Bulletin of the World Health Organization
Print version ISSN 0042-9686
RIDDELL, Travis J et al. Elevated blood-lead levels among children living in the rural Philippines. Bull World Health Organ [online]. 2007, vol.85, n.9, pp. 674-680. ISSN 0042-9686. http://dx.doi.org/10.1590/S0042-96862007000900012.
OBJECTIVE Generally, lead poisoning is not considered a significant environmental hazard for children in rural areas of developing countries. With a prospectively designed policy experiment, the research community and the government are conducting a broad-based investigation to introduce and evaluate the impact of health policy reforms on children in a rural area of the Philippines - the Quality Improvement Demonstration Study (QIDS).
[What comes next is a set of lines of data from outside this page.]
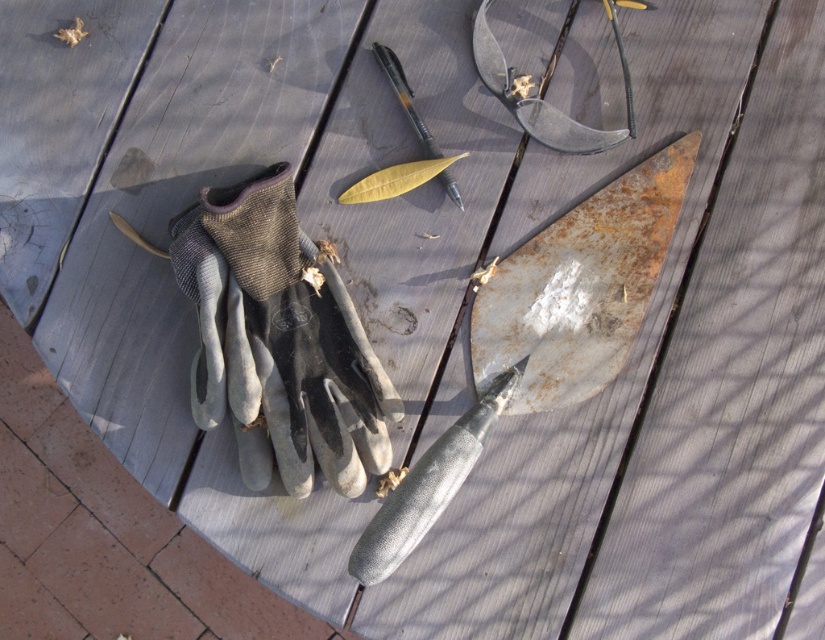
Question: Where is rusty metal blade at upper right located in relation to matte black pen at center in the image?

Choices:
 (A) above
 (B) below

Answer: (B)

Question: Which object is positioned closest to the matte black pen at center?

Choices:
 (A) rusty metal shovel at center
 (B) gray fabric glove at center
 (C) rusty metal blade at upper right

Answer: (C)

Question: Which object is positioned farthest from the rusty metal blade at upper right?

Choices:
 (A) rusty metal shovel at center
 (B) matte black pen at center
 (C) gray fabric glove at center

Answer: (C)

Question: Which point appears closest to the camera in this image?

Choices:
 (A) (534, 275)
 (B) (335, 458)

Answer: (B)

Question: Can you confirm if rusty metal blade at upper right is positioned above matte black pen at center?

Choices:
 (A) no
 (B) yes

Answer: (A)

Question: Observing the image, what is the correct spatial positioning of rusty metal shovel at center in reference to matte black pen at center?

Choices:
 (A) above
 (B) below

Answer: (B)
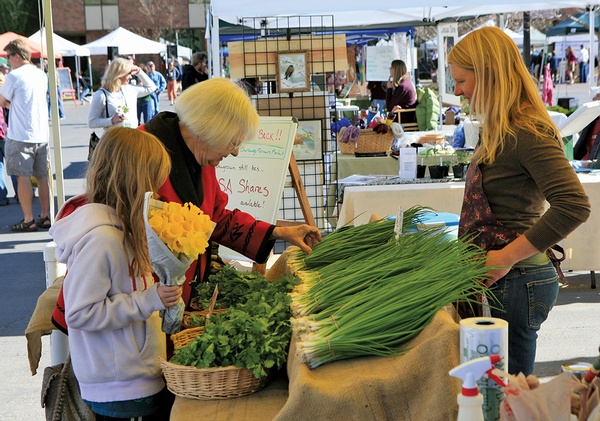
Identify the location of spray bottle. (468, 387).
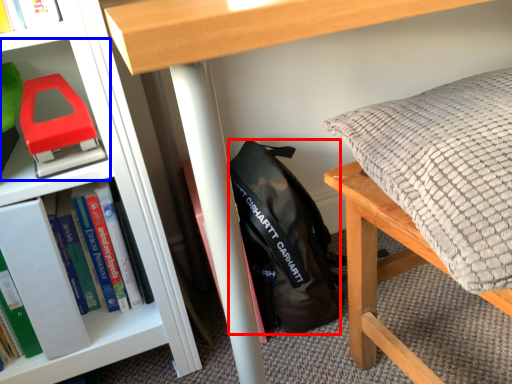
Question: Which of the following is the closest to the observer, backpack (highlighted by a red box) or shelf (highlighted by a blue box)?

Choices:
 (A) backpack
 (B) shelf

Answer: (B)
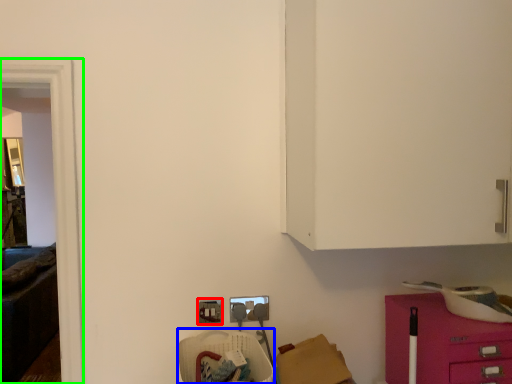
Question: Considering the real-world distances, which object is closest to electric outlet (highlighted by a red box)? armchair (highlighted by a blue box) or glass door (highlighted by a green box).

Choices:
 (A) armchair
 (B) glass door

Answer: (A)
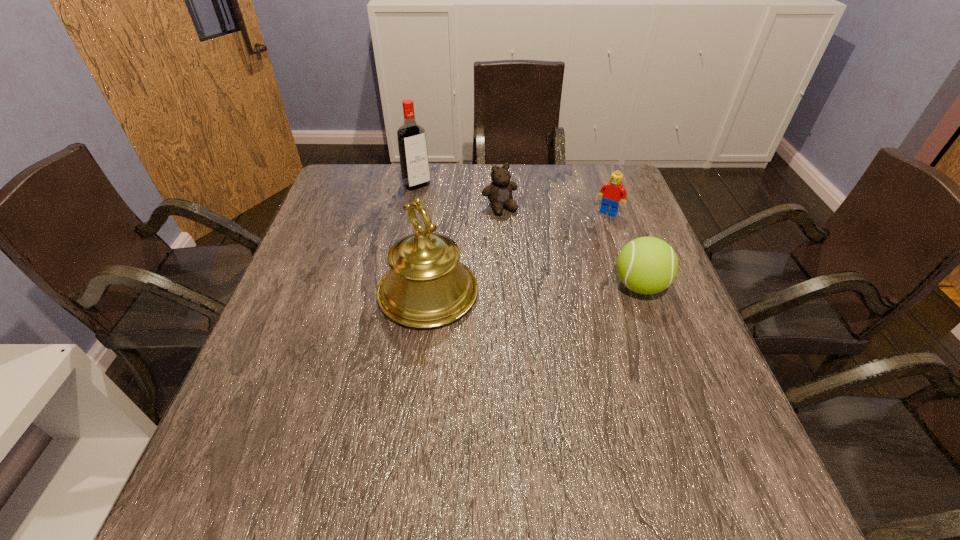
Identify the location of free space on the desktop that is between the bell and the tennis ball and is positioned on the face of the Lego. The image size is (960, 540). (560, 288).

Image resolution: width=960 pixels, height=540 pixels. In order to click on vacant space on the desktop that is between the bell and the tennis ball and is positioned on the front and back of the vodka in this screenshot , I will do `click(514, 290)`.

Locate an element on the screen. This screenshot has height=540, width=960. vacant spot on the desktop that is between the bell and the tennis ball and is positioned on the face of the third object from left to right is located at coordinates (560, 289).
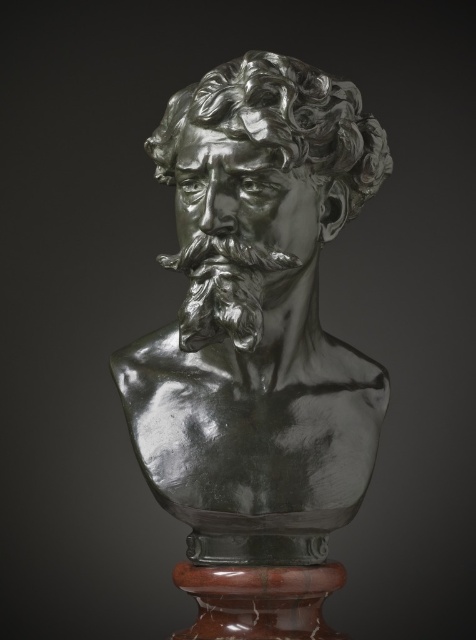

As part of this study, we researched lead exposure in children under the age of five. METHODS: We sampled a population of children from the Visayas region in the central Philippines, covering approximately one third of the country's geographical area. From December 2003 to September 2004, the survey collected blood lead levels (BLL) together with demographic, socioeconomic and child health data points. Supplemental field-testing among a sub-sample of the most exposed children assessed the sources of environmental lead exposure. FINDINGS: Among children in this study, 21% (601 of 2861 children) had BLL greater than10 µg/dl. BLL were associated independently with age, haemoglobin concentration, water source, roofing material, expenditures and history of breastfeeding. A follow-up assessment of possible environmental exposures among the sub-sample of children with elevated BLL revealed no single or predominant exposure source. Instead, there appear to be multiple potential sources, such as fossil-fuel combustion, lead paint (in or around 38% of homes) and household items. CONCLUSION: Elevated BLL are common among children in the Visayas, and may signify an under-recognized threat to children living in rural areas of other developing nations. This setting has varied environmental sources of lead. Observed correlates of BLL may be of clinical, environmental and public health utility to identify and mitigate the consequences of lead toxicity.